Suki Kim is an investigative journalist, novelist, essayist, and the only writer to have lived undercover in North Korea. She is the author of the New York Times best seller Without You, There Is No Us: Undercover among the Sons of North Korea’s Elite (Crown Publishers, 2014), a documentation of her six months living in Pyongyang during the final year of Kim Jong-il’s reign.
At Radcliffe, Kim is working on a nonfiction book, The Prince and the Revolutionary: Children of War, for W. W. Norton, a part of which appeared in the New Yorker. The reporting for this book began with the 2017 assassination of Kim Jong-nam, the rightful heir to North Korea's Great Leader title, at Kuala Lumpur Airport, and the disappearance of his son, the 22-year-old prince Kim Han-sol. This is an investigative indictment on war and its consequences as well as a celebration of resilience and spirit.
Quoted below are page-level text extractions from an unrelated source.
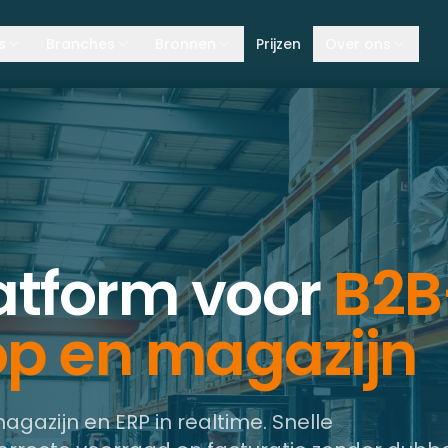
s
Branches
Bronnen
Prijzen
Over ons
atform voor
B2B
op en magazijn
gazijn en ERP in realtime. Snelle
Kim’s novel The Interpreter (Farrar, Straus & Giroux, 2003) won a PEN Open Book Award and was a finalist for a PEN/Hemingway Award for Debut Fiction. Her articles and essays have appeared in prominent national magazines and newspapers, and she is a contributing editor at the New Republic. Her essay “Land of Darkness” was included in The Best American Essays 2018 (Houghton Mifflin Harcourt, 2018). She has appeared on CNN’s Amanpour and The Daily Show with Jon Stewart, and her TED Talk has drawn millions of viewers. She is the recipient of a Berlin Prize Fellowship, a Fulbright Scholar Award, a Guggenheim Fellowship, a New America fellowship, and an Open Society Fellowship.